§ Consegne
a) Rispondi alle seguenti domande sul brano dedicato alla scomunica di Federico II.
(i) Per quanto tempo il Pontefice acconsentì a rinviare l'argomento?
(ii) Di chi si lamentarono gli ambasciatori inglesi?
(iii) Quale diritto si riserva Innocenzo IV nella parte finale della sentenza?
b) Traduci in inglese questa frase del brano sulla scomunica di Federico II: «Queste affermazioni non poterono frenare l'ira del Pontefice, sempre pronta a scoppiare.»
c) Prosegui il brano sulla scomunica di Federico II dopo la sentenza pronunciata da Innocenzo IV.

§ Brano
• • • • •
1245: la scomunica di Federico II

Intanto l'Imperatore Federico II chiedeva il soccorso di tutta l'Europa per cacciarne i Mongoli; contemporaneamente il Pontefice chiedeva aiuti per cacciare dall'Impero Federico II. Nella seconda sessione del Concilio il Papa disse apertamente che voleva schiacciare la testa del Dragone con le folgori evangeliche.

Allora Taddeo da Sessa chiese di nuovo che si soprassedesse per alcuni giorni e che si aspettasse l'arrivo dell'Imperatore, che era imminente. La stessa cosa chiedevano gli ambasciatori d'Inghilterra e di Francia, per cui il Pontefice, non potendo fare altrimenti, acconsentì a rinviare l'argomento per due settimane.

Dall'altra parte l'Imperatore reputava inutile andarsi a giustificare davanti ad una assemblea convocata dal più implacabile dei suoi nemici; per cui, scaduto il termine, il Pontefice ritornò a parlare ai padri del Concilio su quale e quanta fosse l'ostinazione dell'Imperatore contro le leggi della Chiesa.


Federico II e la Regina Bianca Lancia

Il Pontefice era già sul punto di scagliare sull'Imperatore una nuova scomunica quando improvvisamente gli ambasciatori inglesi si alzarono in piedi per lamentarsi degli agenti della Corte Romana, la cui ambizione ed avidità minava il clero di Inghilterra, per cui la nobiltà e il popolo si erano uniti per implorare la giustizia della Santa Sede.

Queste affermazioni non poterono frenare l'ira del Pontefice, sempre pronta a scoppiare. Invano si alzò Taddeo da Sessa e fece notare ai padri del Concilio che, a causa dell'assenza di molti Vescovi e di molti ambasciatori dei Principi, non potevano concludere con una sentenza sommaria.

Ma nulla poté arrestare l'inesorabile sentenza. Innocenzo IV prima rispose con moderazione agli ambasciatori di Inghilterra ed a quelli di Federico II, ma poi, prendendo il tono di giudice, disse:
“Io sono vicario di Cristo; tutto quello che legherò sopra la terra, sarà in cielo legato secondo la promessa del figlio di Dio al principe degli Apostoli e perciò, dopo matura deliberazione fatta coi miei fratelli i Cardinali e con i padri di questo Concilio, dichiaro Federico reo convinto di sacrilegio, di eresia, di fellonia, di spergiuro, scomunicato e decaduto dall'Impero e prosciolgo per sempre dal loro vincolo tutti quelli che gli hanno giurata fedeltà; proibisco che alcuno gli renda obbedienza e dichiaro fin da ora scomunicato chiunque gli obbedirà; comando per ultimo agli elettori di eleggere un altro Imperatore ed io mi riservo il diritto di disporre del regno di Sicilia”.
• • • • •
§ Dati forniti
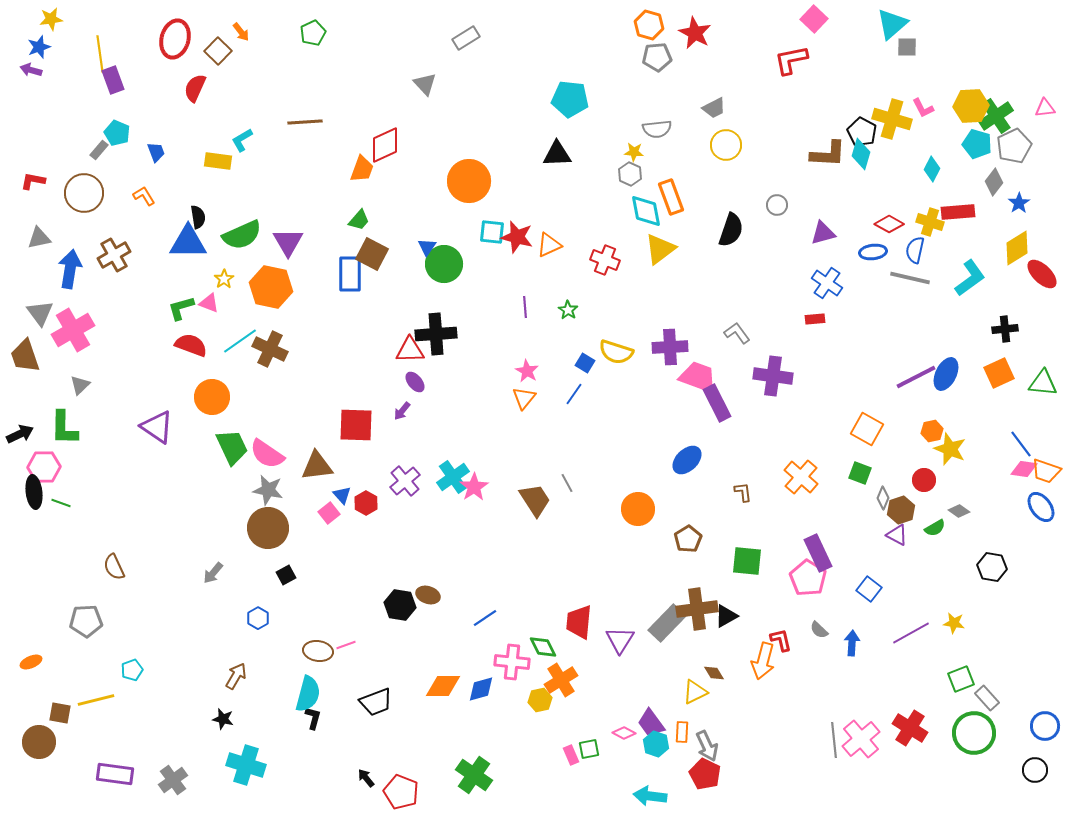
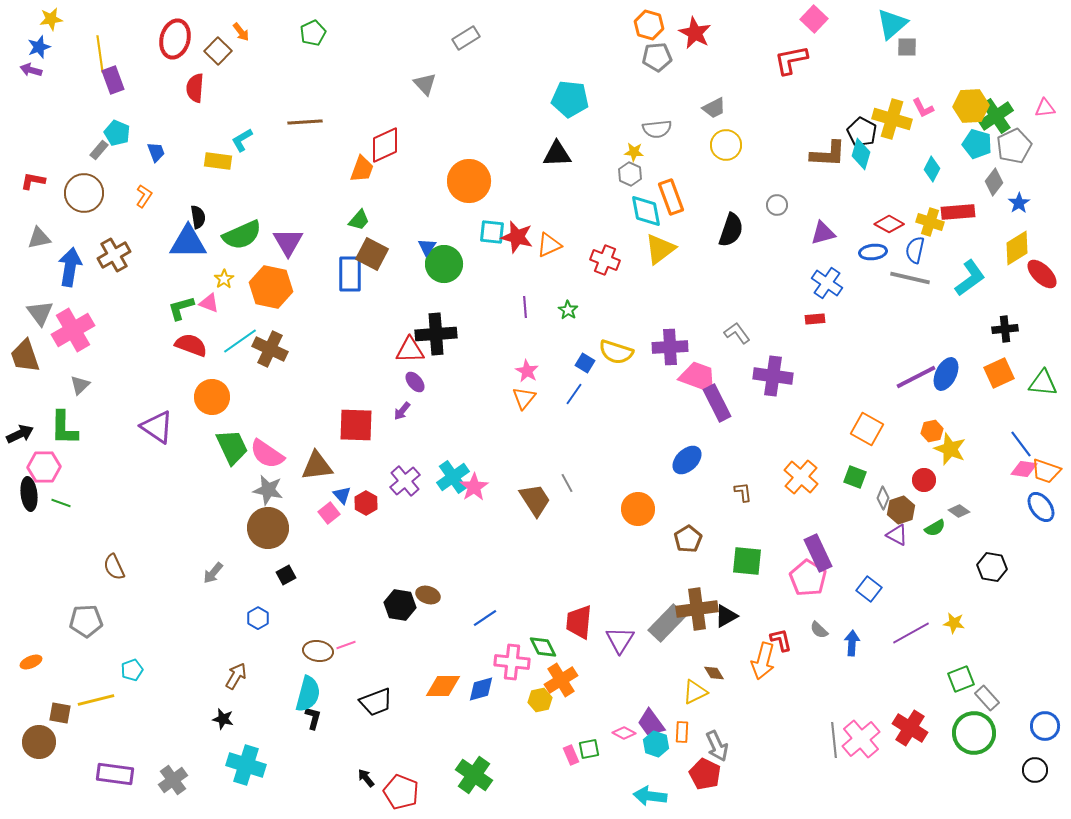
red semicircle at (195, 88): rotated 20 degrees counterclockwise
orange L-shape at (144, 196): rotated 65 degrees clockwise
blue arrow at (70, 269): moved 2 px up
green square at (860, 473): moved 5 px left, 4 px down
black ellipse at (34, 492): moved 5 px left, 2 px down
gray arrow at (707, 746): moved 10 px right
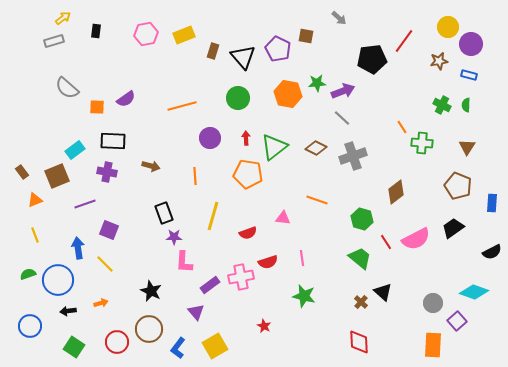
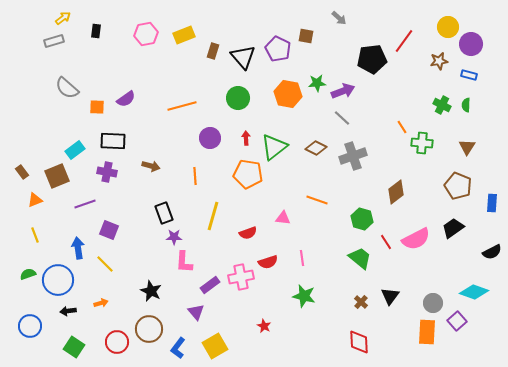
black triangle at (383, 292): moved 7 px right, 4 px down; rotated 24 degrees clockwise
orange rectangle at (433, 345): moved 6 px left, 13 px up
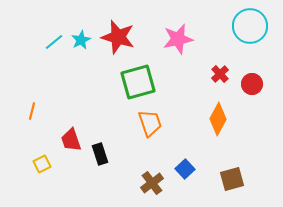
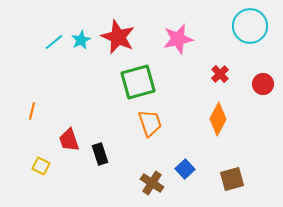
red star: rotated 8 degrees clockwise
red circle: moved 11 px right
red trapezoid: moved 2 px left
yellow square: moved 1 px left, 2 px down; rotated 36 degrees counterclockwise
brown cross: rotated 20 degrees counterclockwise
• • • • •
§ Soluzioni
a)
(i) Per due settimane.
(ii) Degli agenti della Corte Romana.
(iii) Il diritto di disporre del regno di Sicilia.

b) These statements could not restrain the Pontiff's wrath, which was always ready to burst forth.

c)
La maggior parte dei padri del Concilio applaudì alla sentenza del Pontefice. Ricomposta in silenzio l'assemblea, Taddeo da Sessa si levò e disse: “Ormai gli eretici possono cantare vittoria, i Corasmi e i Mongoli regneranno sul mondo!”

Il Pontefice, mostrando serena tranquillità nel volto, intonò il Te Deum e, proclamata la chiusura del Concilio, si ritirò dicendo: “Io ho fatto il mio dovere, Dio faccia la sua volontà”.

Federico II era a Torino quando ricevette la notizia della sua condanna. Egli allora si fece subito portare la corona imperiale e, ponendosela sul capo, con terribile voce disse:
“Eccola sul mio capo e, prima che mi sia tolta, i miei nemici proveranno il terrore delle mie armi; tremi quel Papa che infrange tutti i legami che mi univano a lui e mi costringe a dar libero corso al mio giusto sdegno!”

L'odio che provava sia l'Imperatore che il Pontefice si trasmisero rapidamente agli animi dei popoli, che si levarono armati in tutte le provincie di Germania e di Italia e certamente Gerusalemme sarebbe stata dimenticata se il Re di Francia non si fosse messo a capo della Crociata decretata nel Concilio di Lione.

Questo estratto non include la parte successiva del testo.